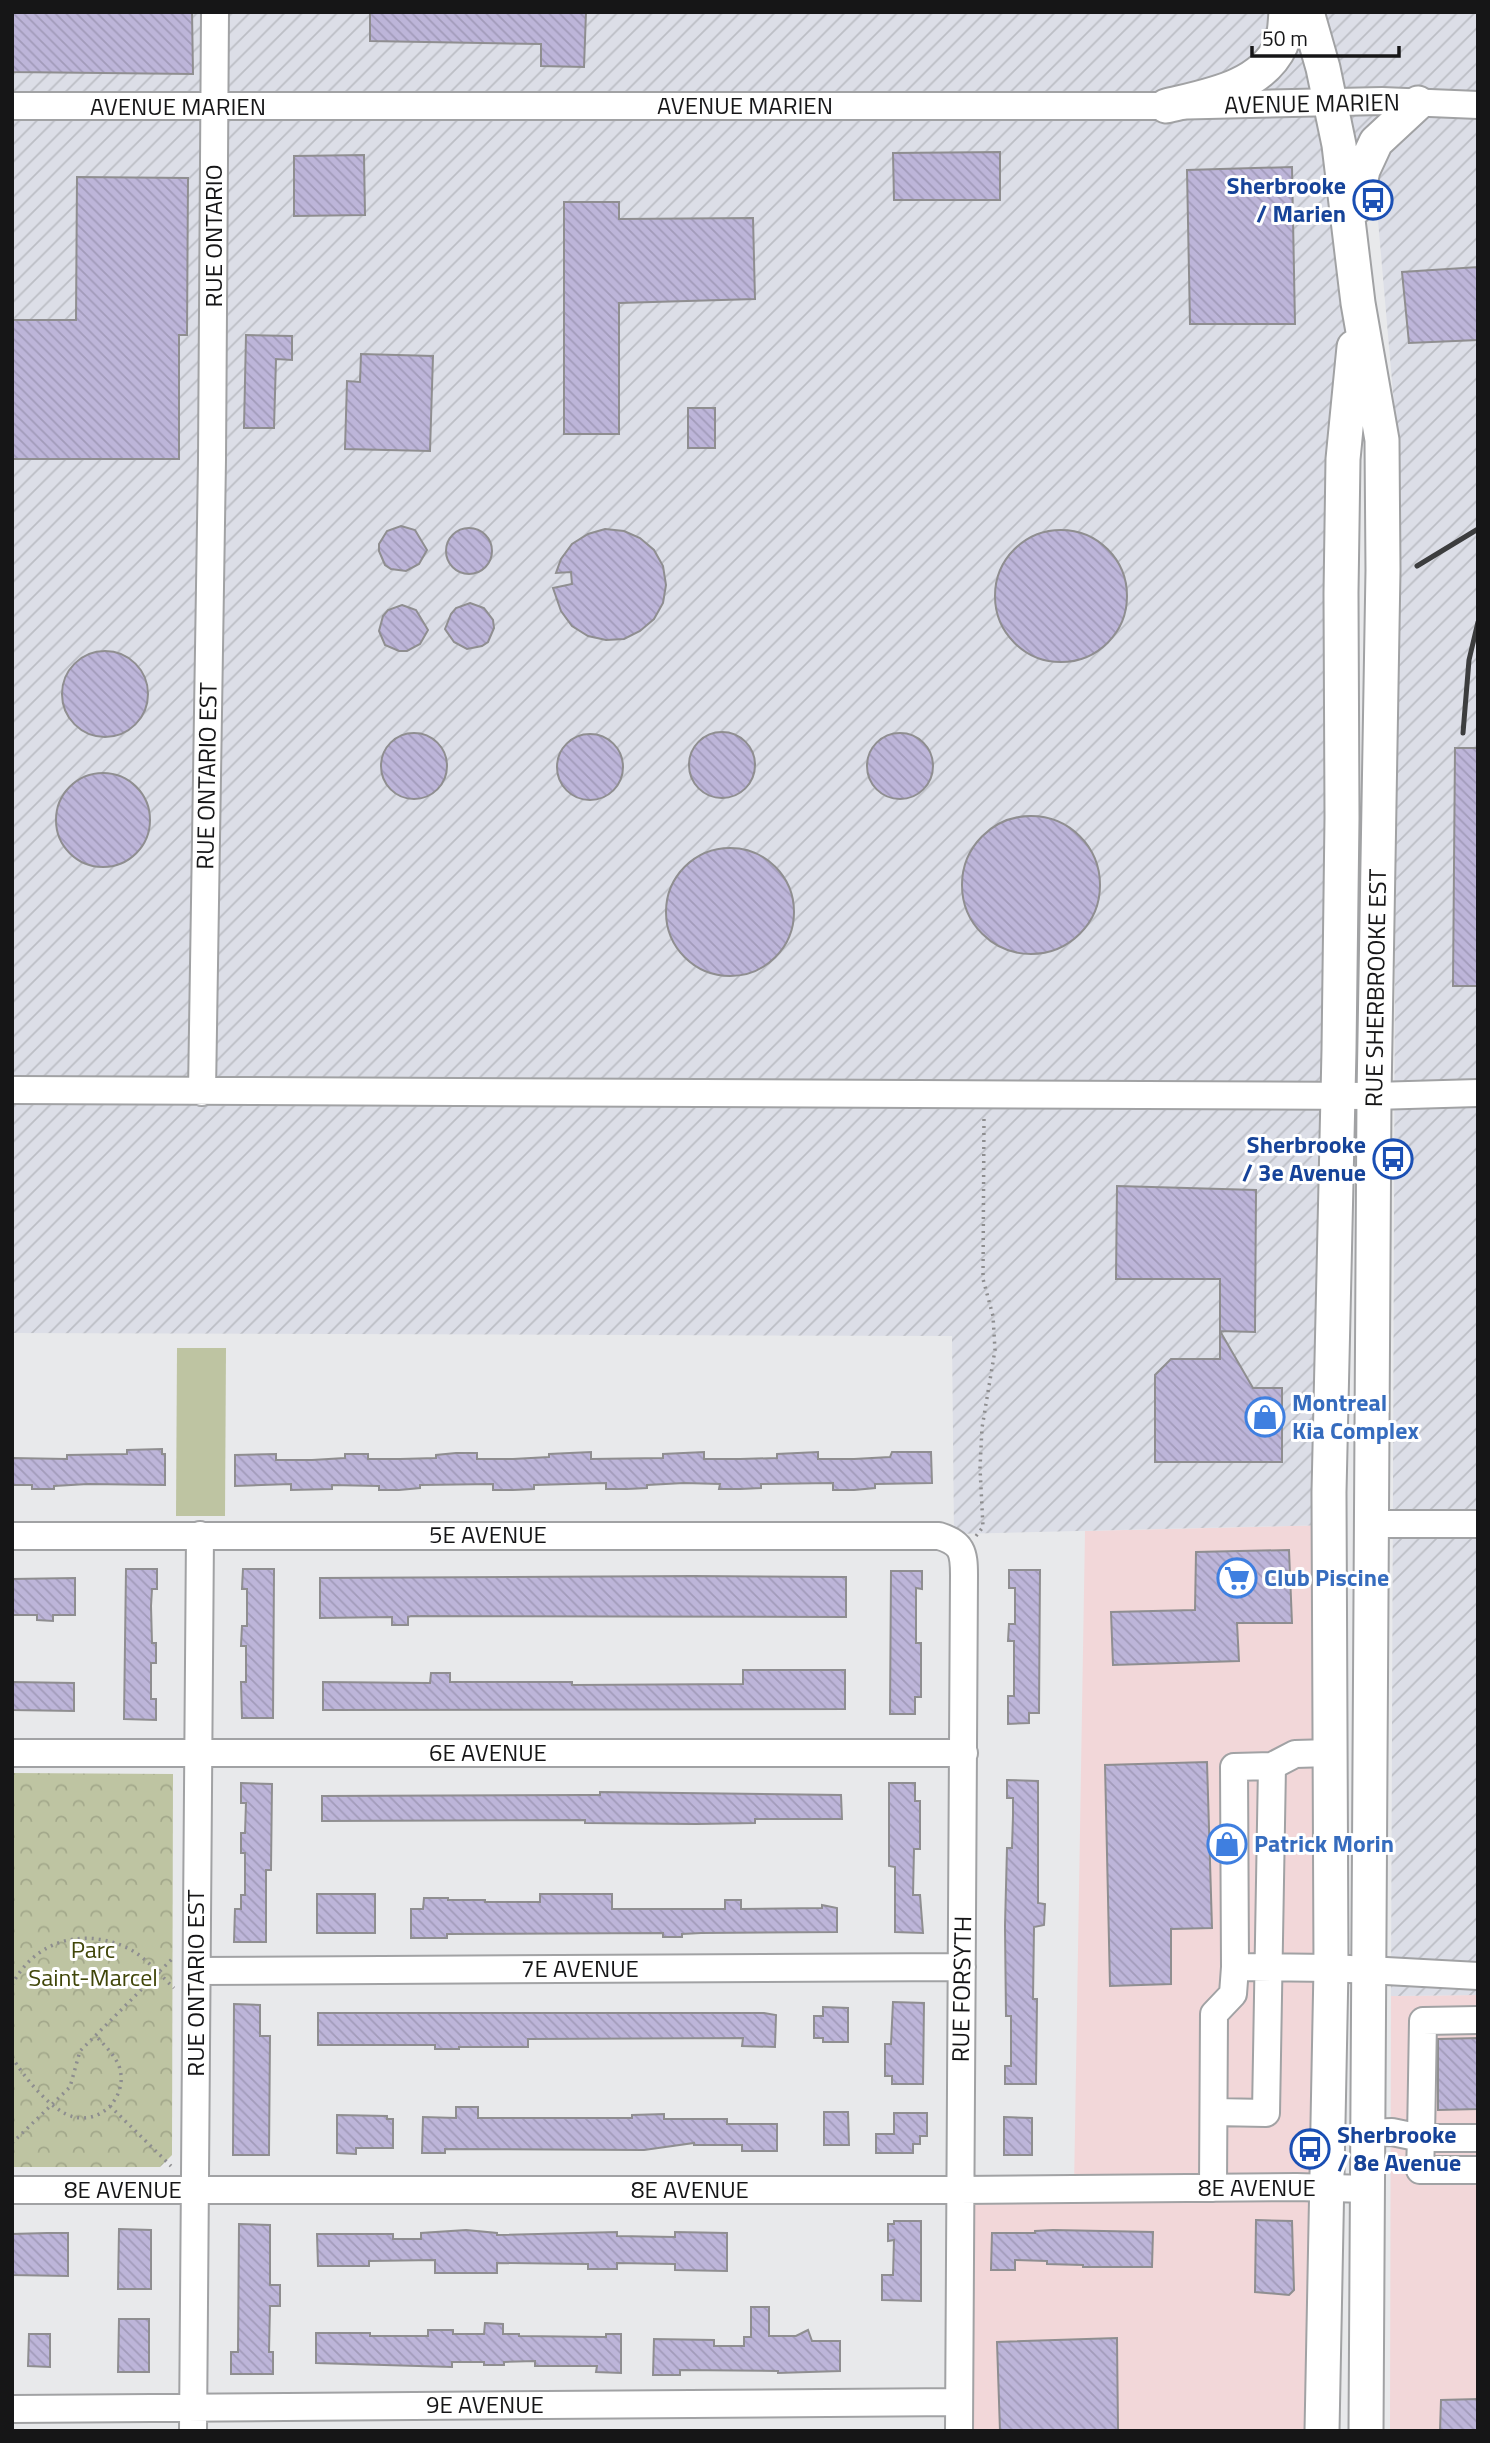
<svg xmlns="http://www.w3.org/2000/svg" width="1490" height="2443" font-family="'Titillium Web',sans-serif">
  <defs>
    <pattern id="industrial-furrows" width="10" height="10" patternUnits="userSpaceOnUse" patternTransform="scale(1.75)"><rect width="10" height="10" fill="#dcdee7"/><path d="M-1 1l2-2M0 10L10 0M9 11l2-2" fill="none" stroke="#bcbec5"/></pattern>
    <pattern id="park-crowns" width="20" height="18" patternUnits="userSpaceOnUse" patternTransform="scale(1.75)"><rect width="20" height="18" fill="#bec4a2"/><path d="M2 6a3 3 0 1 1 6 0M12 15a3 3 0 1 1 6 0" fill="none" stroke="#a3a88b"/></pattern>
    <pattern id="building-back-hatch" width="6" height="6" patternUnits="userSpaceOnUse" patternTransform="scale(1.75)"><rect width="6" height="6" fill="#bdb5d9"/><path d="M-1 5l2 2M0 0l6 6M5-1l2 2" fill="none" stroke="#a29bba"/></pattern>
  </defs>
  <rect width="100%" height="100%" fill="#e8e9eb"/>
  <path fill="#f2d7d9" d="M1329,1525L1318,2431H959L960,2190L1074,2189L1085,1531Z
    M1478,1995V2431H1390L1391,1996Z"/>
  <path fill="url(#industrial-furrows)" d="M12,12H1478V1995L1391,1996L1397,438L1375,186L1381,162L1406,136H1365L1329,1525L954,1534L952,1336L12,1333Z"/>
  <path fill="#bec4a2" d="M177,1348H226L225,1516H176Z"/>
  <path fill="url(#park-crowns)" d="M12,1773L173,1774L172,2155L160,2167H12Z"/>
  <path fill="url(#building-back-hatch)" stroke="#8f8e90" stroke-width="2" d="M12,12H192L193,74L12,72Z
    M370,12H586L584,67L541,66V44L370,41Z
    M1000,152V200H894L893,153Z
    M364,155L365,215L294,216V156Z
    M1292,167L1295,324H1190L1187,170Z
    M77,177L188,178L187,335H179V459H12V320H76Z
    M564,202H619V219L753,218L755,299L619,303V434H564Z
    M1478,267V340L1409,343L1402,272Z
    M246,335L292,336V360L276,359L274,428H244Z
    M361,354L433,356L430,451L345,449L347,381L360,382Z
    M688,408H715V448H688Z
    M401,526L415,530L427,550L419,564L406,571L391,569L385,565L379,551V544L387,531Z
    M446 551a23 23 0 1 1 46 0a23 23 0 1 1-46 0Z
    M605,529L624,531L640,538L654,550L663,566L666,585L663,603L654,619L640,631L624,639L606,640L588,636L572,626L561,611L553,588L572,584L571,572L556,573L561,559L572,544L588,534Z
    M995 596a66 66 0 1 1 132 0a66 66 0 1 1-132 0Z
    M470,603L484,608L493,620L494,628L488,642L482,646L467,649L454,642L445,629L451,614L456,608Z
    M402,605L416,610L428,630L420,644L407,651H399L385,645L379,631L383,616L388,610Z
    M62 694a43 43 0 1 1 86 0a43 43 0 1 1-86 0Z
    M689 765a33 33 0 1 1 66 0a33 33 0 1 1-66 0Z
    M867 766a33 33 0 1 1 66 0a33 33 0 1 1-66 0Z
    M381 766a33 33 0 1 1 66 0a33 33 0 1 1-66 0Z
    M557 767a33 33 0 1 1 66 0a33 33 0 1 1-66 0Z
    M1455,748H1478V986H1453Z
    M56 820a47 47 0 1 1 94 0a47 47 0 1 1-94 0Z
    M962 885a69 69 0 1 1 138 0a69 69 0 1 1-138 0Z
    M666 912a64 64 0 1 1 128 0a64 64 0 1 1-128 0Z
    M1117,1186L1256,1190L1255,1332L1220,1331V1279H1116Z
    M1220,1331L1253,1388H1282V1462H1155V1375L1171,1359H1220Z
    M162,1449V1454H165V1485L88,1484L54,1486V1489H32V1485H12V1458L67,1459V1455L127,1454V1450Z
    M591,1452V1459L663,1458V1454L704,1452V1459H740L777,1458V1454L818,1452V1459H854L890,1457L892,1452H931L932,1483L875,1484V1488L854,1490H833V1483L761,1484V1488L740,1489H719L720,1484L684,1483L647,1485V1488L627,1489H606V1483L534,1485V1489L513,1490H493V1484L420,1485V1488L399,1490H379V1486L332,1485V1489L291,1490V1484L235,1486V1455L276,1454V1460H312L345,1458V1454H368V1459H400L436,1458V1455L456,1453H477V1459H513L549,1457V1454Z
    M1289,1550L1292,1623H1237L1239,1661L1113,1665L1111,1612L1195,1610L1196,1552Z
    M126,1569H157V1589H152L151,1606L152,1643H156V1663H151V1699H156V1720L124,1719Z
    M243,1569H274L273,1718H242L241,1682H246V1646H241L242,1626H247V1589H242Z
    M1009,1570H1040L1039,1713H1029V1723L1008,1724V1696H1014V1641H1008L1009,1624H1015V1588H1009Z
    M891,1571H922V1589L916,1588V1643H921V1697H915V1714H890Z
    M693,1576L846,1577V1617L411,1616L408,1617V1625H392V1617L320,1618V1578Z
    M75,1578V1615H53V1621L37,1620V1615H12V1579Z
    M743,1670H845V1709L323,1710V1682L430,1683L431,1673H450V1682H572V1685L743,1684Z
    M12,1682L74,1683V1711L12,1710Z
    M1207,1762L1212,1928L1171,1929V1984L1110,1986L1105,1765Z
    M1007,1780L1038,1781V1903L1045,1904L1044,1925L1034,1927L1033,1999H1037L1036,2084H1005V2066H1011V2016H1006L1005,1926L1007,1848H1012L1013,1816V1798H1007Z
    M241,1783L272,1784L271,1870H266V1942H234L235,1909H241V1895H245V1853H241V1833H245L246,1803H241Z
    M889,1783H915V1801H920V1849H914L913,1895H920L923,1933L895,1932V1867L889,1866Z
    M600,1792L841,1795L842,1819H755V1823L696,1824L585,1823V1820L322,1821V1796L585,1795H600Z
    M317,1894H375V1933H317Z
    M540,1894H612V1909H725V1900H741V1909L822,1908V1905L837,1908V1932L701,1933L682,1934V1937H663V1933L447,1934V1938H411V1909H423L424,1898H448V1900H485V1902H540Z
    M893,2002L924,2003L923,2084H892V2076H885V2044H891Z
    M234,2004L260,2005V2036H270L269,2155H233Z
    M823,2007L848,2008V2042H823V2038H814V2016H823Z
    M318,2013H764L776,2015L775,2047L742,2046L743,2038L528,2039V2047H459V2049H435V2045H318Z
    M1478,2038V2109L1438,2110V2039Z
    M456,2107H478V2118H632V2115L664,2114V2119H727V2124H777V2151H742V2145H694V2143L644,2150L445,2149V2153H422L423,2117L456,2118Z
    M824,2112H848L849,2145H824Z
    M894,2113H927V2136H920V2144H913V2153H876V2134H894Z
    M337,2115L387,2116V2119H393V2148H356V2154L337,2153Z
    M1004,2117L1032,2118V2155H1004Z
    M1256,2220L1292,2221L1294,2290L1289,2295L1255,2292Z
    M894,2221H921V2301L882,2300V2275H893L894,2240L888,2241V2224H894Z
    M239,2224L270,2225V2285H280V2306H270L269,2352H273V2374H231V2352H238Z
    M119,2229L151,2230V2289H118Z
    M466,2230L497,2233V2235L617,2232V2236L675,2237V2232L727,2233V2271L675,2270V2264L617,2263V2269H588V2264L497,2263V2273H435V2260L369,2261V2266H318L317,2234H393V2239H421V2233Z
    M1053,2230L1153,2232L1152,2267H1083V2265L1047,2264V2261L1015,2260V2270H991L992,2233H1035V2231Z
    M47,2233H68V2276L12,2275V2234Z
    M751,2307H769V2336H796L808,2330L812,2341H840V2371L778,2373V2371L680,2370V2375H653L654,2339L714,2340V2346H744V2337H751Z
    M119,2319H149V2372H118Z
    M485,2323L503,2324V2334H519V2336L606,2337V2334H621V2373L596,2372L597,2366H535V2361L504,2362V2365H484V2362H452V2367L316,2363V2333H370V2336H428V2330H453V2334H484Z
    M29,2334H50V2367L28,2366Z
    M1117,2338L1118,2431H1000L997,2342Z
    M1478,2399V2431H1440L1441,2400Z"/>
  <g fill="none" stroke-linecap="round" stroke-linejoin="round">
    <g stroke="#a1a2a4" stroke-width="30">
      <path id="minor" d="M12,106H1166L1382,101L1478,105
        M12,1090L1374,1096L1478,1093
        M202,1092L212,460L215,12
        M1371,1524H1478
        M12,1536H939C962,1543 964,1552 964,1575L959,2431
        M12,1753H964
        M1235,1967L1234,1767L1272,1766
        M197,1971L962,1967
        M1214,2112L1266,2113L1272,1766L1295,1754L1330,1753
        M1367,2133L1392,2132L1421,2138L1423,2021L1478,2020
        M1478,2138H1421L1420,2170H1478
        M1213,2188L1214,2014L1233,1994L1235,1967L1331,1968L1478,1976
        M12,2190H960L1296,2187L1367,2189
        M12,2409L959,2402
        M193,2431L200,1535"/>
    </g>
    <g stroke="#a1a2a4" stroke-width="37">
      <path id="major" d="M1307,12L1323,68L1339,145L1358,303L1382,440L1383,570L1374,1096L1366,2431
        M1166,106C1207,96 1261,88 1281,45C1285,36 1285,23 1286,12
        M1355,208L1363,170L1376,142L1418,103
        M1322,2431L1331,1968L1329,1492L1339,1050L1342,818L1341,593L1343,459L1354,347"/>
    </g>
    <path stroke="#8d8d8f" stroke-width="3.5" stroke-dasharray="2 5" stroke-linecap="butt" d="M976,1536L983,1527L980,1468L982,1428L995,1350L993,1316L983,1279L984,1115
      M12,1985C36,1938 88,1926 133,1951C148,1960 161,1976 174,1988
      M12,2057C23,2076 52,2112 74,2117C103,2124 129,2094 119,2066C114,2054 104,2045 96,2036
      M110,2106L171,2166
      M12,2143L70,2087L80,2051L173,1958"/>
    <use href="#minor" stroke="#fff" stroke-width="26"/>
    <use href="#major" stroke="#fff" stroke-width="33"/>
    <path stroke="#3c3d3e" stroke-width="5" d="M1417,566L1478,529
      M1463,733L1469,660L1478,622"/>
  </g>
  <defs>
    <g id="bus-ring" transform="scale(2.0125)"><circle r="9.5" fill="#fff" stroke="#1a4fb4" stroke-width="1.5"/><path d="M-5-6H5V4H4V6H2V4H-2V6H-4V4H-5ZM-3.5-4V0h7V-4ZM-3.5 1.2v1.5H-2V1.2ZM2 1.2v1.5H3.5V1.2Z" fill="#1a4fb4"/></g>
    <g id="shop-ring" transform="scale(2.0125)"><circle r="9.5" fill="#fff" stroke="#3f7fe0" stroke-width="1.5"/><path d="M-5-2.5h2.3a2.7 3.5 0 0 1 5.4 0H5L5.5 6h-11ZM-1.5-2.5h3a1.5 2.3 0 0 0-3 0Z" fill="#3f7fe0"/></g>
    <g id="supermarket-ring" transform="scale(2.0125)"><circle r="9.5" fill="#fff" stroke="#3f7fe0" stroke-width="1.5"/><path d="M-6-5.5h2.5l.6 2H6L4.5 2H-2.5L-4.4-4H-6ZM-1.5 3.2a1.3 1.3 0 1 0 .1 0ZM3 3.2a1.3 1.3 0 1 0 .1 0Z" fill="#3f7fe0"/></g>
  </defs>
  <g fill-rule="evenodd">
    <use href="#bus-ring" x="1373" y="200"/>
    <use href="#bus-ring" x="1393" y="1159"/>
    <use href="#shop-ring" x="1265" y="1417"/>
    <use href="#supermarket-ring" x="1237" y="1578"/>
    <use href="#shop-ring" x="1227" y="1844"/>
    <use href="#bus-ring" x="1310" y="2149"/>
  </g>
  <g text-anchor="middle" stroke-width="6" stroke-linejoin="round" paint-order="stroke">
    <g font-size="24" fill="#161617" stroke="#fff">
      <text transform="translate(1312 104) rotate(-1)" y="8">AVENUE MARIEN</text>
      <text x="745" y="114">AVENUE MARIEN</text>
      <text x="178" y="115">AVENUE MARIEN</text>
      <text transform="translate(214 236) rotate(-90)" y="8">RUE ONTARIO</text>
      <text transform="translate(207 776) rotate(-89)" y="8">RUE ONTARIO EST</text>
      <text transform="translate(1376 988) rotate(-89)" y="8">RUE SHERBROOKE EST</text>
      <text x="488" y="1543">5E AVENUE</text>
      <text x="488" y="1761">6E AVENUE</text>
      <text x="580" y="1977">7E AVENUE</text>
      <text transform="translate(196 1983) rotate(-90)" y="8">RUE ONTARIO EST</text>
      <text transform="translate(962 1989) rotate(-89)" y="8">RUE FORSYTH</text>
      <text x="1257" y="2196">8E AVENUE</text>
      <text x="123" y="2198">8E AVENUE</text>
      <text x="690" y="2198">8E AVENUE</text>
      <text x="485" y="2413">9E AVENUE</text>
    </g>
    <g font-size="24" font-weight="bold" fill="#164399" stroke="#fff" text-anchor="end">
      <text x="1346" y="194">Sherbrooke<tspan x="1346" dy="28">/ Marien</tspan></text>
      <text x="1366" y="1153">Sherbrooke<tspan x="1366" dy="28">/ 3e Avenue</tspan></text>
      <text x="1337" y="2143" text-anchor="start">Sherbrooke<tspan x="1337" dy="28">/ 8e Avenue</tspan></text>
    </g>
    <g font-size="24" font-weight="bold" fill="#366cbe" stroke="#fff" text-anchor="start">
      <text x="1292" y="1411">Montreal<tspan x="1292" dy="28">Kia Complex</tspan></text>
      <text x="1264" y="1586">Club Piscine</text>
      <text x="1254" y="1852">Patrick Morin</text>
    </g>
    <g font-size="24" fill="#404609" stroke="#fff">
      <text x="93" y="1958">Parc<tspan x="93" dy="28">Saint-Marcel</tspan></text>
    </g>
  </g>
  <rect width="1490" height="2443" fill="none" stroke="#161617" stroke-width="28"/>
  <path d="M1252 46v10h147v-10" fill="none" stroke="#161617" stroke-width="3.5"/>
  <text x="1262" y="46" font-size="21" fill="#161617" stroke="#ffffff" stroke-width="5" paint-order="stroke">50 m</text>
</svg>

▸ **WORK TASK**: Check each line of the material for "linejoin". Copy the ones that have it.

▸ **REPLY**:
  <g fill="none" stroke-linecap="round" stroke-linejoin="round">
  <g text-anchor="middle" stroke-width="6" stroke-linejoin="round" paint-order="stroke">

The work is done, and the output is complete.